Local feature approach to dorsal hand vein recognition by Centroid-based Circular Key-point Grid and fine-grained matching
Di Huang, Renke Zhang, Yuan Yin, Yiding Wang, and Yunhong Wang
Image Vision Computing, Feb 2017
Due to the great progress made by local feature matching in both performance and robustness of dorsal hand vein recognition, this paper proposes a novel and effective approach for such an issue by improving two major steps of the SIFT-like framework, i.e. key-point detection and matching. For the former, a new key-point generation pattern, namely Centroid-based Circular Key-point Grid (CCKG), is presented, which efficiently localizes a certain number of points on the dorsal hand for the following SIFT feature extraction, leading to a discriminative description. In contrast to the existing key-point detectors, CCKG comprehensively accounts for the properties of the dorsal hand, including the vein network as well as the surrounding corium region, and hence achieves both good representativeness and low complexity. For the latter, a fine-grained matching process is introduced which makes use of Multi-task Sparse Representation Classifier (MtSRC).
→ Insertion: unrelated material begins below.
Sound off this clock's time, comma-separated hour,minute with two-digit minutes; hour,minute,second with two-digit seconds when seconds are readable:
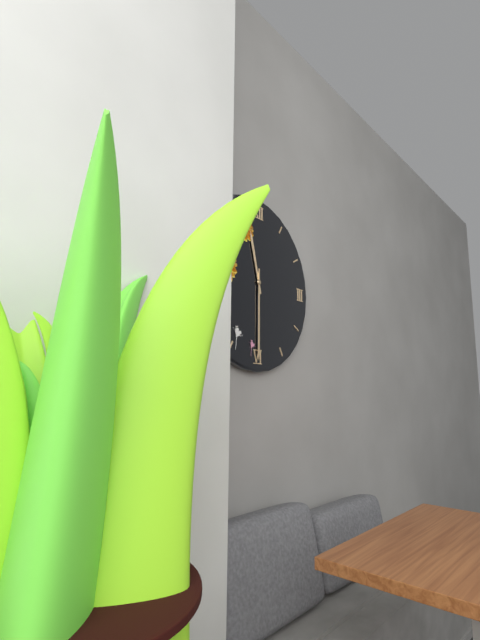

Compared with the traditional coarse-grained one that counts the number of associated SIFT features between the gallery and probe dorsal hand images, MtSRC precisely calculates the error of each feature of the probe as reconstructed by the gallery features, and all the errors of the probe features are combined for similarity measurement, reaching a better accuracy in recognition. The proposed approach is evaluated on the NCUT Part A database and shows its effectiveness in both the identification and verification scenarios. Additionally, the experimental results achieved on the NCUT Part B dataset highlight its generality and robustness to low quality images.